George Washington Papers

To George Washington from Thomas Hanson Marshall, 12 March 1770

From Thomas Hanson Marshall

Maryland the 12th March 1770


Your’s of the 10th Instt1 I Recd and have now before me, th’o was not at home at the time it was brought to my House. Am Verry Sorry any Act of Mine Should give the Least Surprize, or Consern, to any Gentn Whatever, as it was not, or is, the Least of my Intentions so to do; As to any Testimony to make it appear there was no misapprehension, in Regard to the Proposals Made and agre’d to between us, Relative to the slipes of Land, I have nothing more to say, then I am Possitive it was not my Intention, to make such an agreement as you mention, th’o make not the Least doubt But you apprehended it in that light. I never had the least Doubt or Suspetion, that you would order the least Incrochment, on mine Or any other Persons Property (Disignedly) which was the Reasion I Imputed the Timber cut down on my Land, was owing to a Misapprehension, in our Bargain—I have not forgot (I think) any Material Part of the Conversation that Passed between us, Relative to the Land; Nor never denyed any Part to my knowledg. The End that a cash Price was agreed to (as I took it) was upon its being mentioned there was a Possibillity of Mr Alexander’s never haveing it in his Power to Convey the Land in Maryland, I then said, should that be the case, I would then Receive of a Certain Price in Cash per Acer for them slipes; this was my Sence and Meaning of the Matter, and thought I was understood so—&c.

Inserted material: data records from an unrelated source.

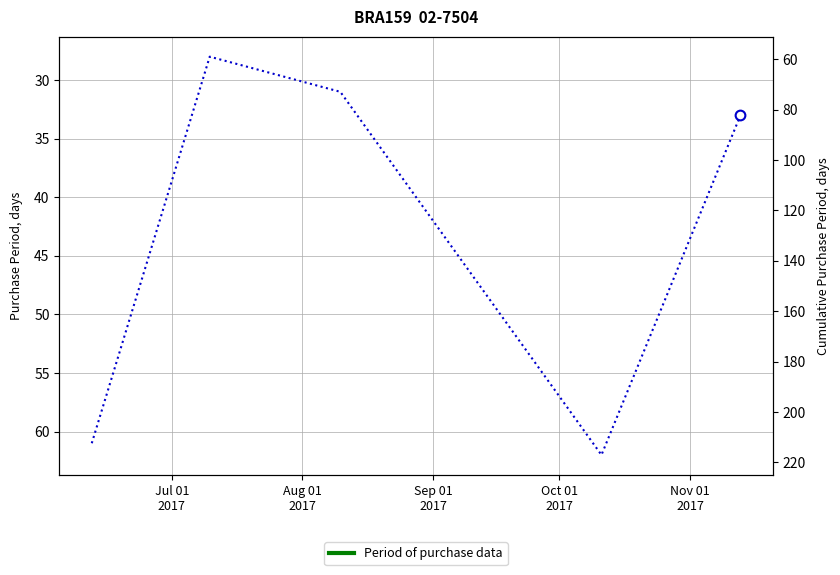

Where is the data nearest to the value 45?

Nov 01
2017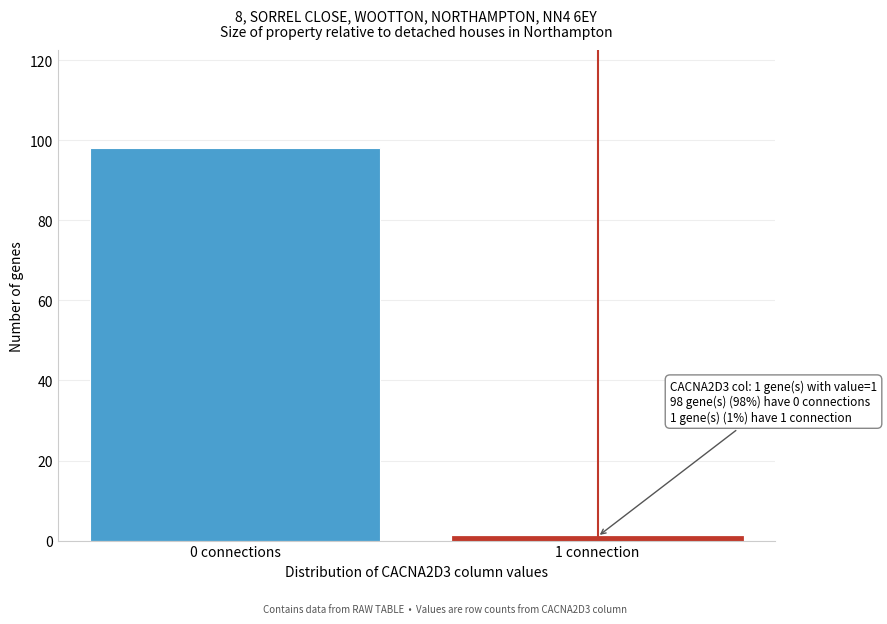

Reading left to right, what are all the values shown in this chart?

98	1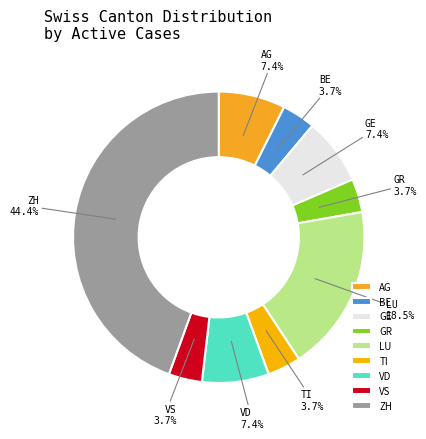

Is GE the majority of the pie?

No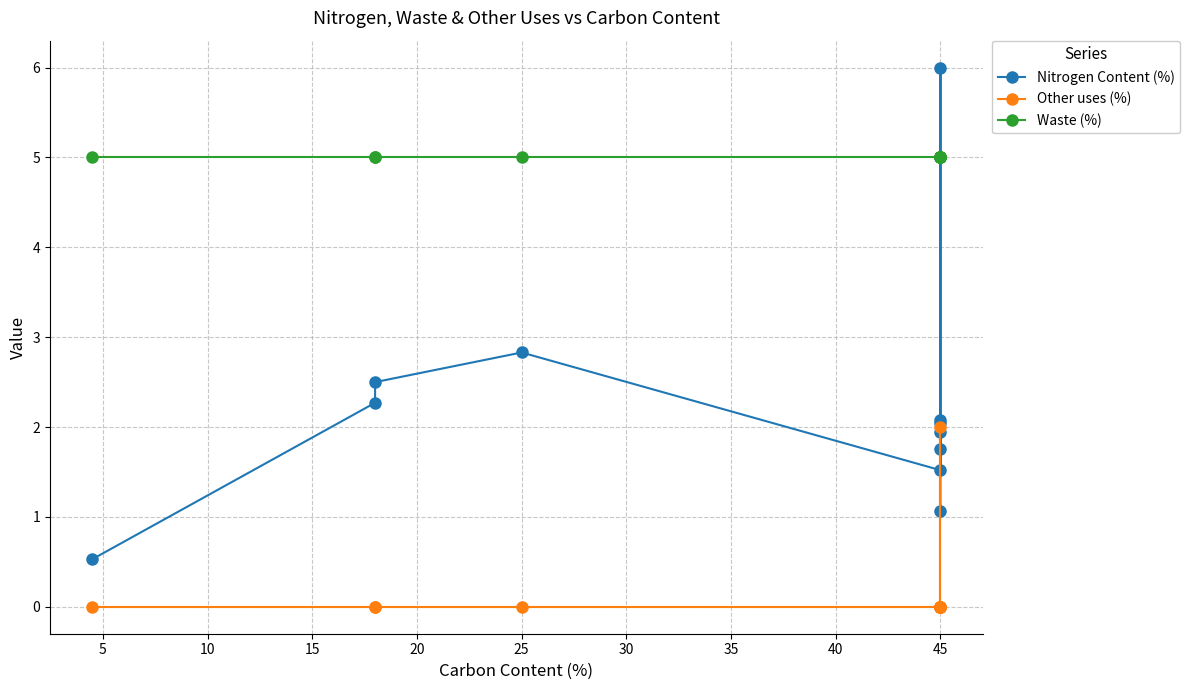

The Other uses (%) series shows -0.7 at 0. True or false?

False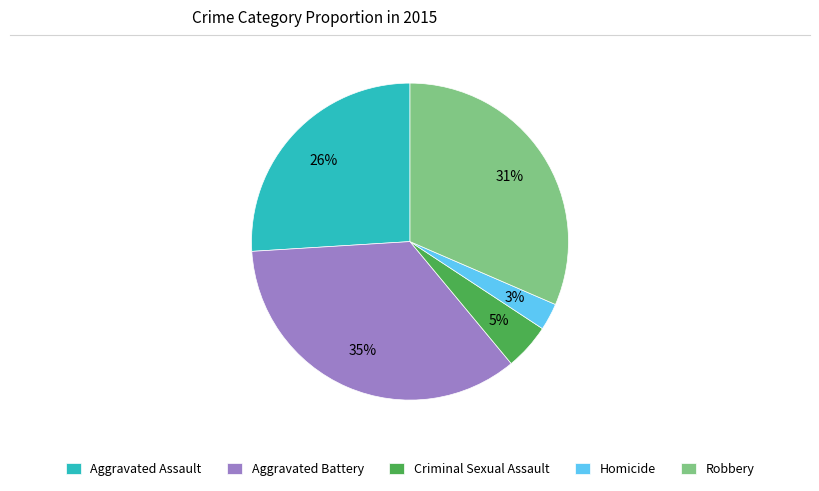

To the nearest percent, what is the difference between the largest and smallest slice percentages?

32%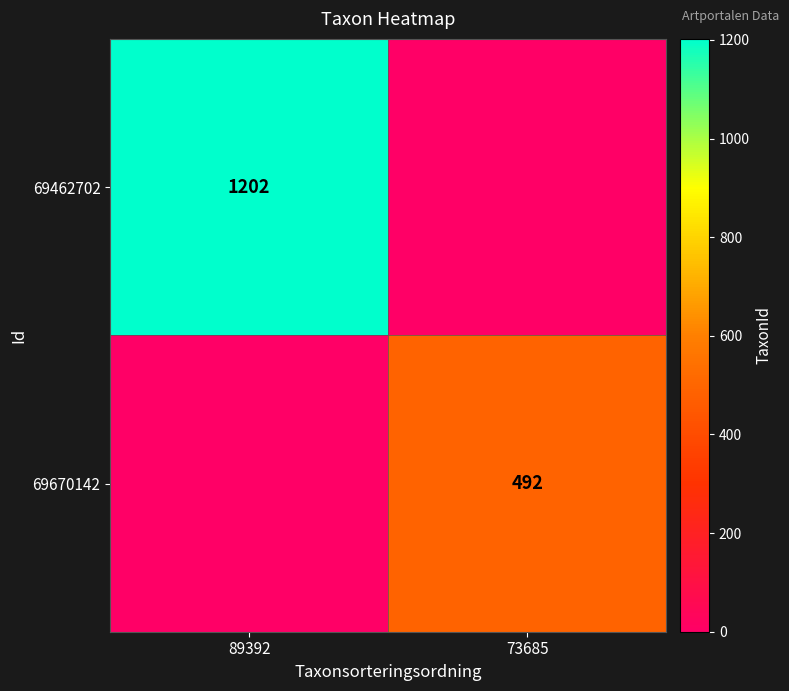

True or false: 69462702 has a value of 314 at 89392.

False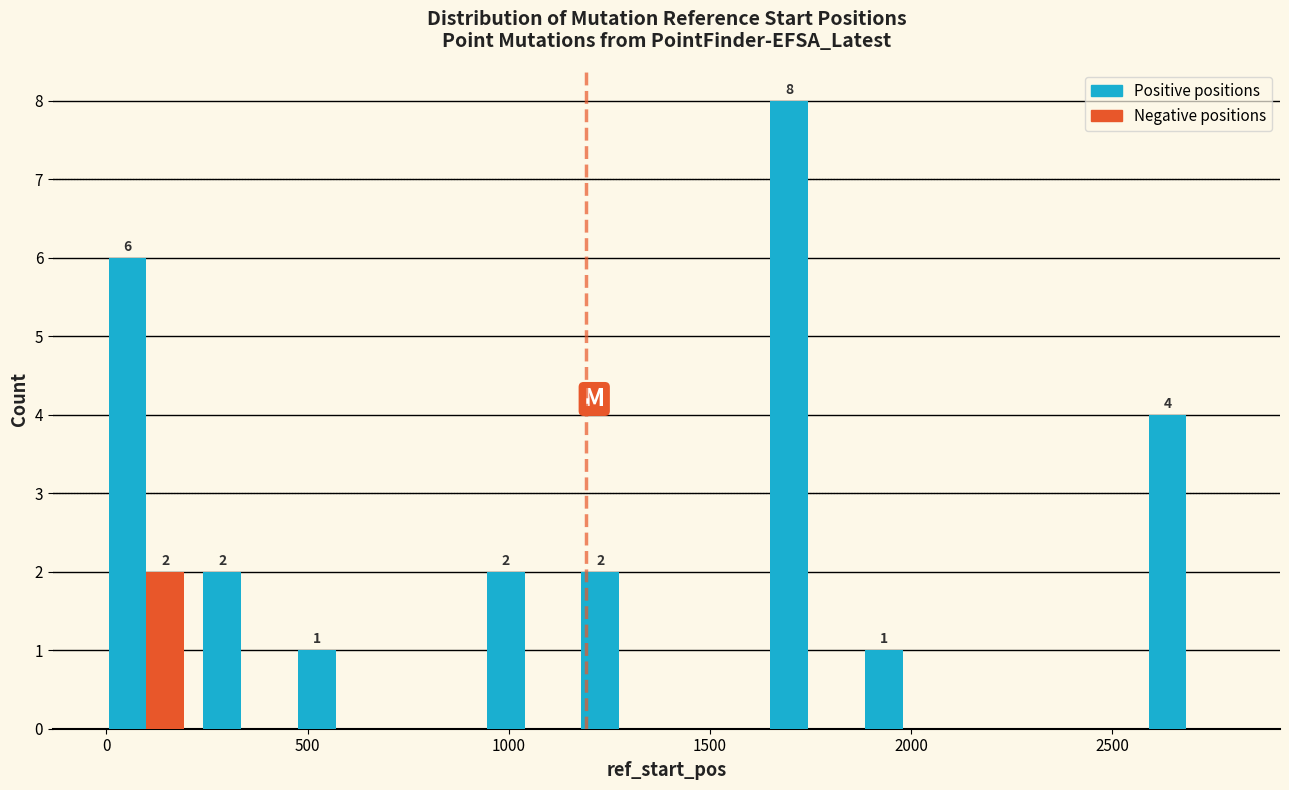

In the Negative positions series, which range on the x-axis has the tallest bar?

0 to 200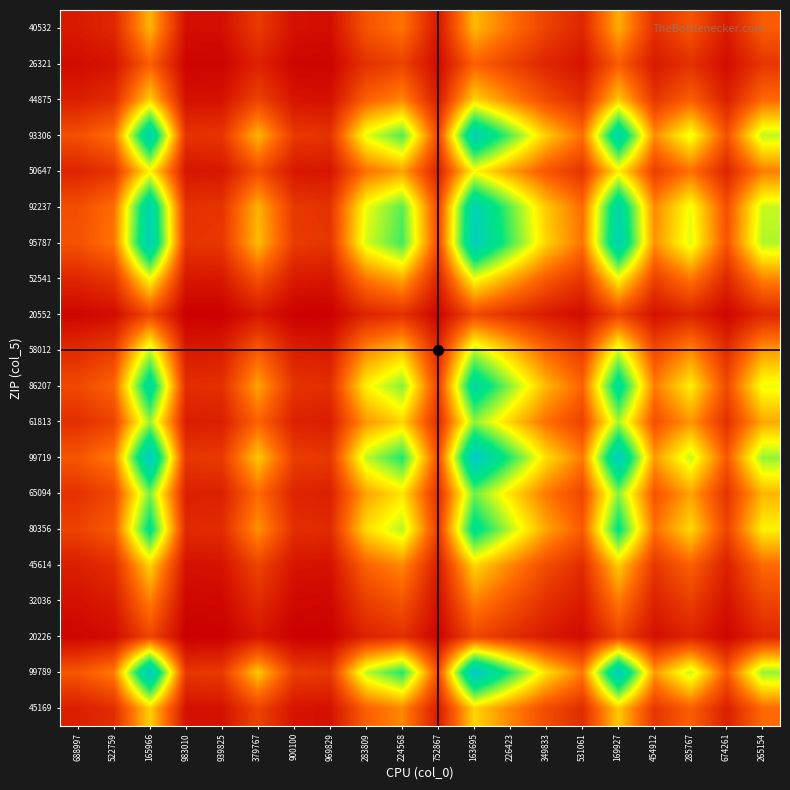

At how many categories does at least one series exceed 304?

8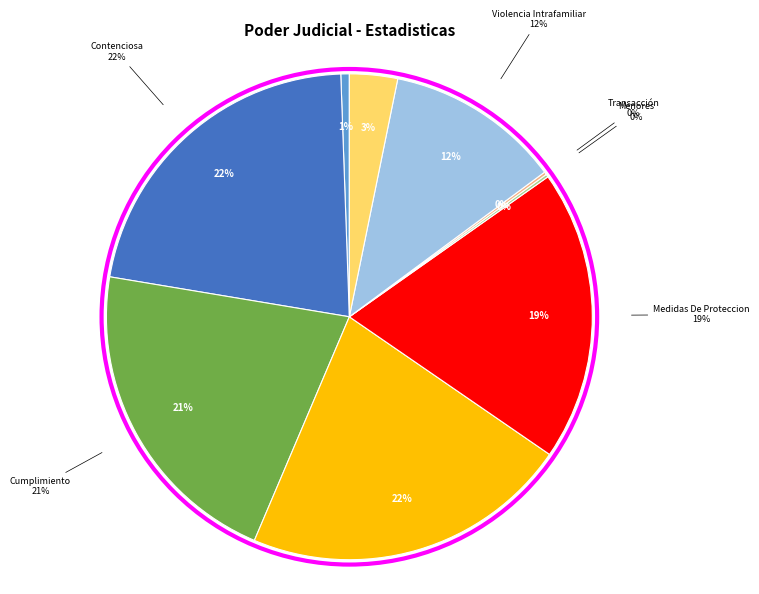

Does Menores represent more than half of the total?

No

You signify that my Conversation with Mr Alexander and Manly is a Proof that I Looked on them slipes of Land to be sold to you, for a Certain sum of Cash. Beleve me Sir, you know me not, If you think I would alter in the Least, from any Bargain I had made, (agreable to my Sence and Meaning) had it have been a Matter of much grater consequence to me, then that now Between us; As to the Conversation I had with Mr Manly, If I Remember right was Nearly this—At Poseys sale Manly was mentioning sumthing to me in Regard to the Slipe of Land of mine adjoining his Pla⟨ntation, tha⟩t he would Ither Rent or Purchase, I Repl⟨ye⟩d that I was on a Bargain for the same with Col: Washingto⟨n, or⟩ I might possabilly have said I had bargained for it, As I at ⟨that time⟩ might not have had any Doubt, but the same Quantity of ⟨Land⟩ would be given up to me in Maryland convineant to m⟨y⟩ Plantation, &ca.

As to what Mr Alexander informed you, of his answar to my Letr to him, said Answar will shew whether it is agreable to what You mention, And as to the Conversation Mr Alexander said Passed Between us when he last saw me, I must absolutely Deny. As No such Conversation Ever Passed between me and the Tenant, Consequently could not (in Truth) Pass between Mr Alexander And me; However on the Whole, I Declare, I Looked on our Agrement as I have already Expressed, That is, on the same Quantity of Land being given into my Possesion, Adjoining my plantation in Maryland, (the Ruf Draft Mr Alexander has will shew the forme) I was then to give you up them slipes of Land, Between the Road and River, and, in case Mr Alexander Should not be able (Hearafter) to make a good Right to the Land in Maryland, so as to Convey to me, then and in such Case, I was to Receive a sertain Price of You Pr Acer for them Slipes of Land above mentioned, this I was Ready to Comply with; My Letr to Mr Alexander will shew the application I made to him. Pressing him to Let me be on sum Sertenty, the Answar to which I have already given you; I never had the least Doubt But Col. Washington could at any time Pay a much Larger sum then them Slipes of Land would have cum to had I agreed for Cash, but as I did not nor now do Look on our agreement in that Light, That Matter never onest Entered my thoughts.2 I am Your Verry Hble servt

Tho. Han. Marshall

ALS, DLC:GW. The material in brackets is mutilated and has been taken from Hamilton, Letters to Washington description begins Stanislaus Murray Hamilton, ed. Letters to Washington and Accompanying Papers. 5 vols. Boston and New York, 1898–1902. description ends , 4:1–3.

2For the negotiations between GW and Marshall for an exchange of land, see not only GW’s letter of 9 Mar. to which Marshall is responding but also Marshall’s letters of 18 June 1769 and 8 Mar. 1770.